One of the cool things about my current workplace is the “lending library”: employees just drop off and pick up books. And since this is a high-tech company populated by geeks like me, the reading selection is heavily skewed towards my interests: science-fiction, fantasy, and Tom Clancy (in addition to the correctly-assumed collection of technical books).

Last weekend I read The Forever War by Joe Haldeman. I intended it to last me my plane flight out and back; it was disappointing only because after the first chapter I got sucked into what I thought would be an epic space opera, only to finish the book before the plane landed at my destination, leaving me with no book for the flight back home. It has some neat ideas about interstellar warfare, in particular, time dilation, which figures prominently in Ender’s Game.

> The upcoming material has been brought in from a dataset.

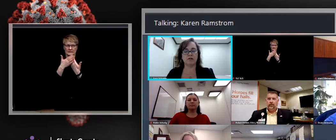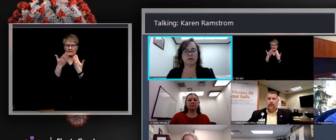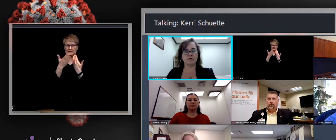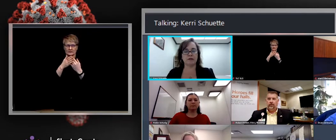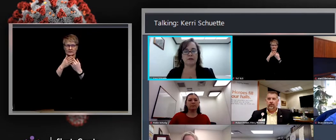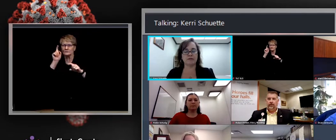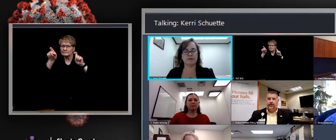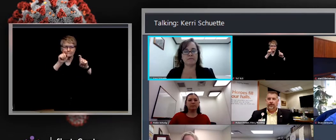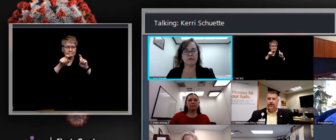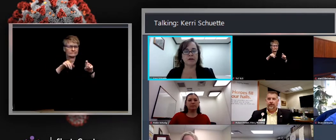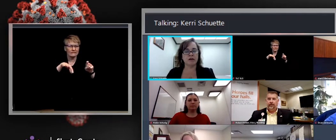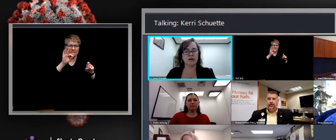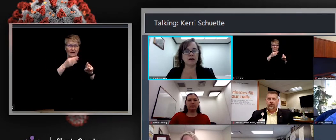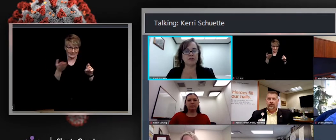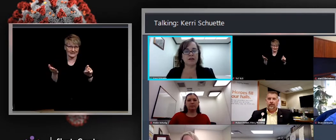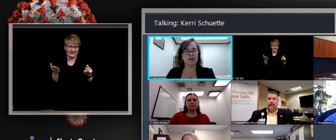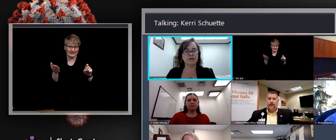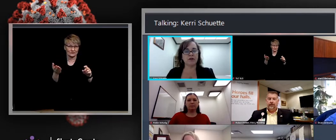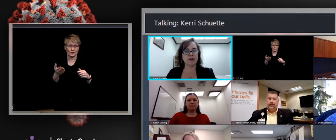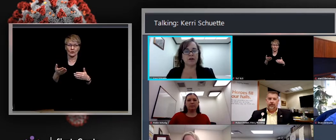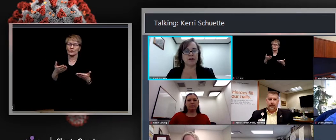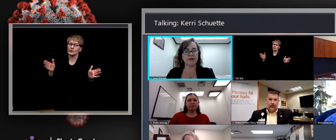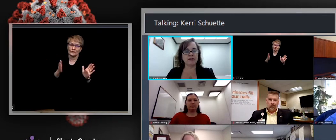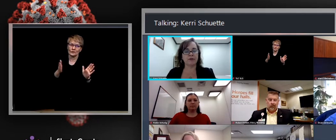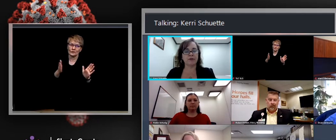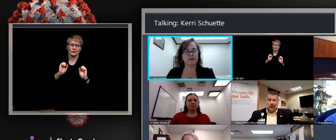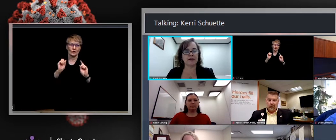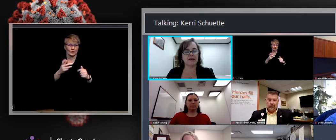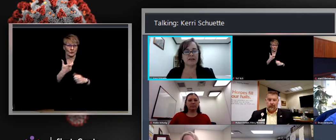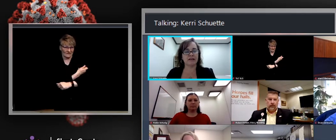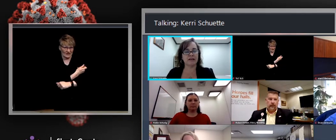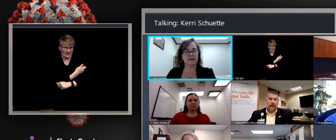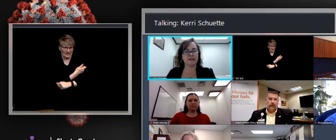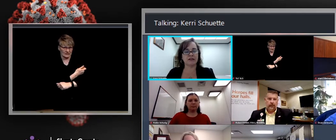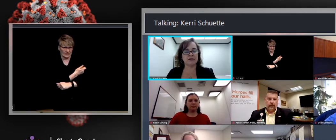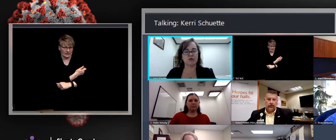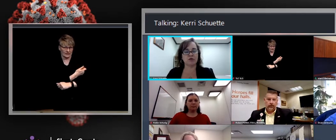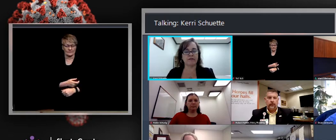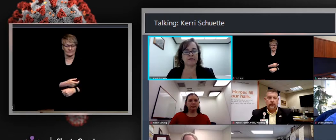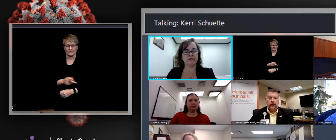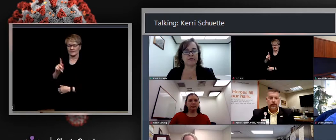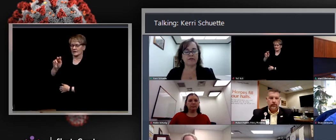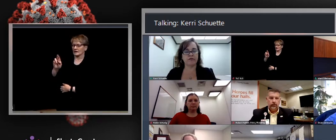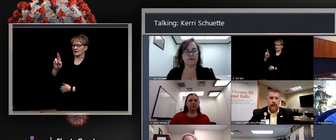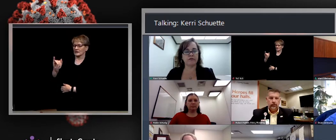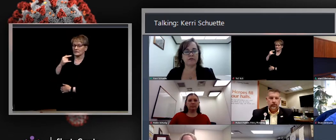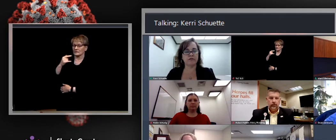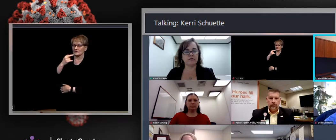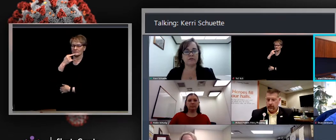All right. Thank you, Dr. Ramstrom. Do any of our healthcare partners have anything we'd like to share this morning?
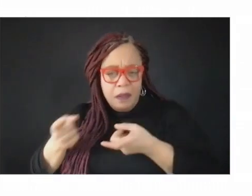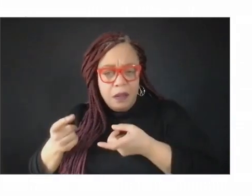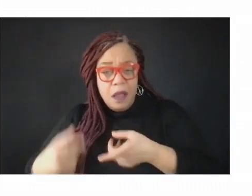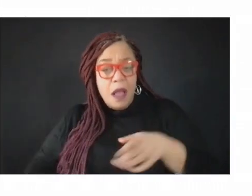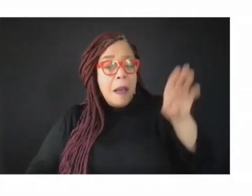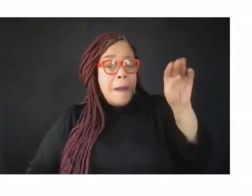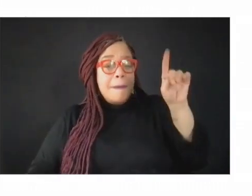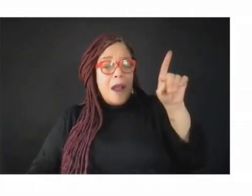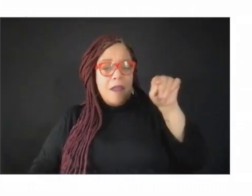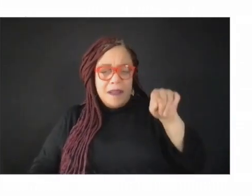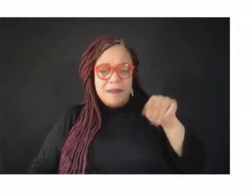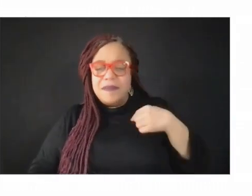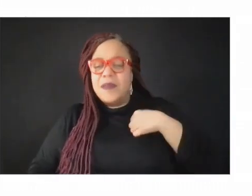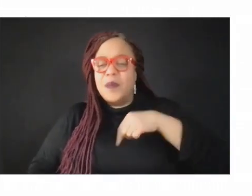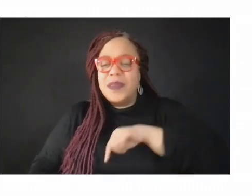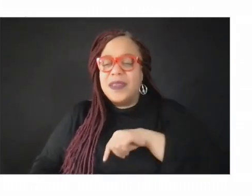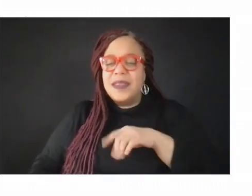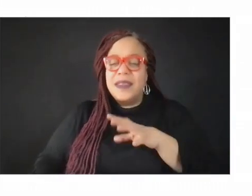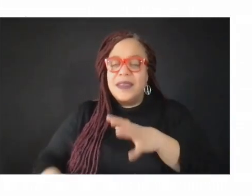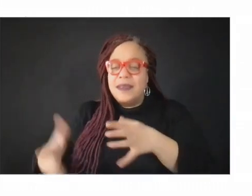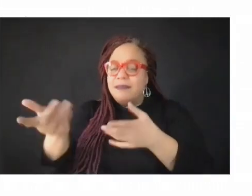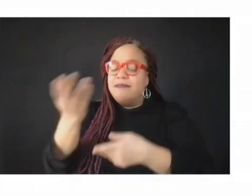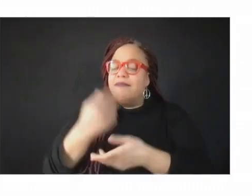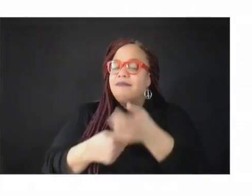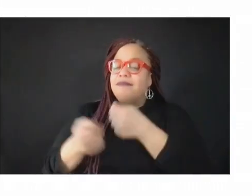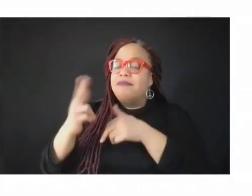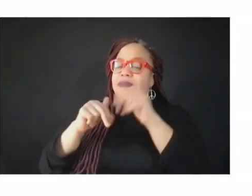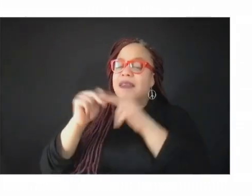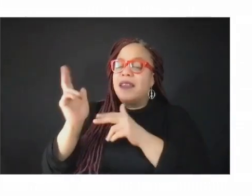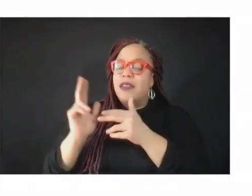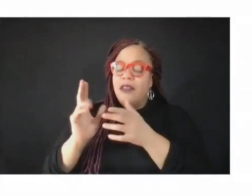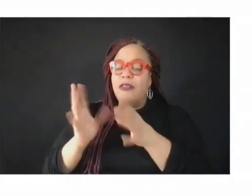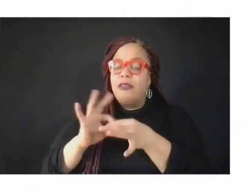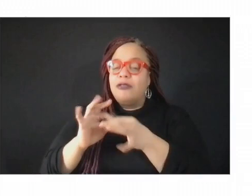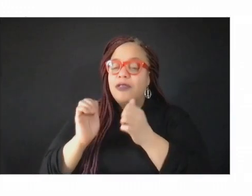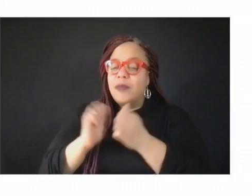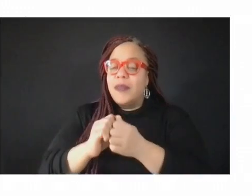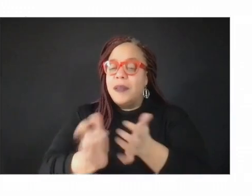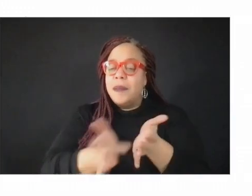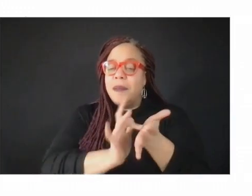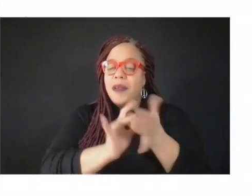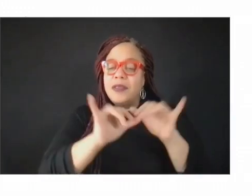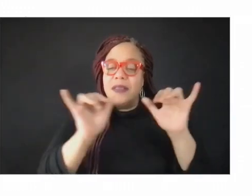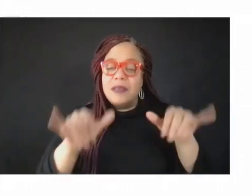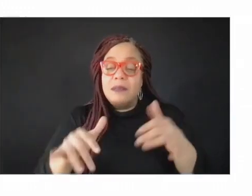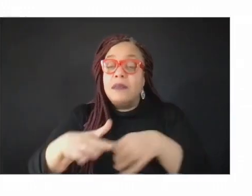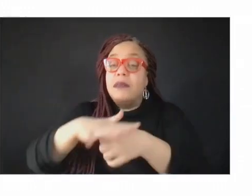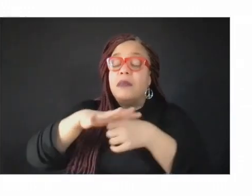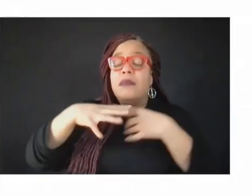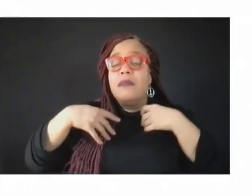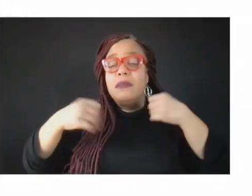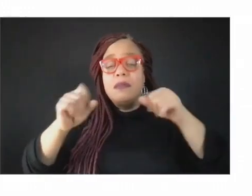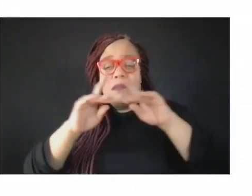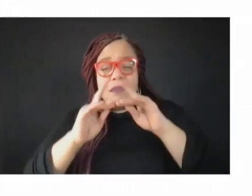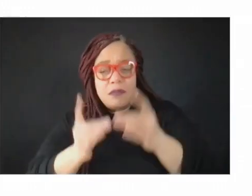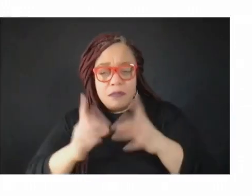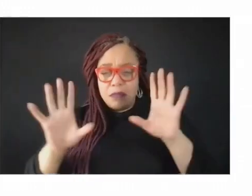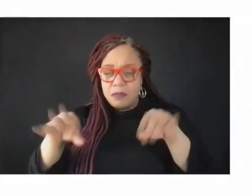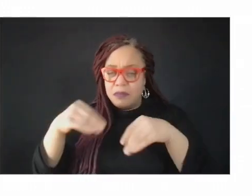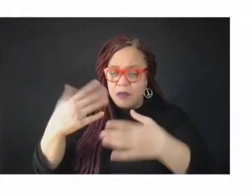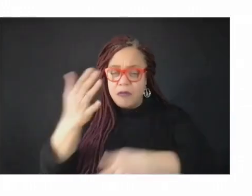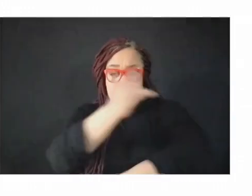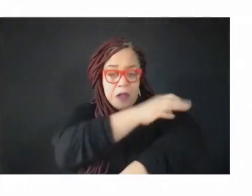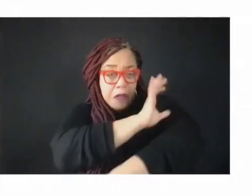with medical systems and local health departments to deliver clinical services and clinical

Yesterday I picked up Starship Troopers by Robert A. Heinlein, also a quick read (I finished it last night). After chasing down Heinlein, the book, and the movie (Wikipedia is great for this kind of thing), I’ve decided I like both the book and the movie, each on their own merits. The movie is standard Paul Verhoeven fare, emphasizing the romance and action (with an essentially Aryan cast) at the expense of Heinlein’s philosophy (and ethnically-diverse cast). Heinlein’s book, despite being written in 1959, has ideas in it that are still very cool even now (in particular, the mobile exoskeleton).

What struck me most was the similarity between the books (well, maybe I shouldn’t be surprised, but I haven’t read anything in a very long time). They both, in the first person, follow the main character’s path through:

  • Basic military training (emphasizing the difficulties of operating a powered exoskeleton) and graduation.
  • Some episodic R&R and temporary “return” to (and rejection of) civilian life.
  • An indefinite term of military service in a species-vs.-species war to extinction.
  • A twist at the end. Their respective twists aren’t even really Old Boy- or Sixth Sense-caliber, but they are “twisty” enough to warrant “no spoiler” protection.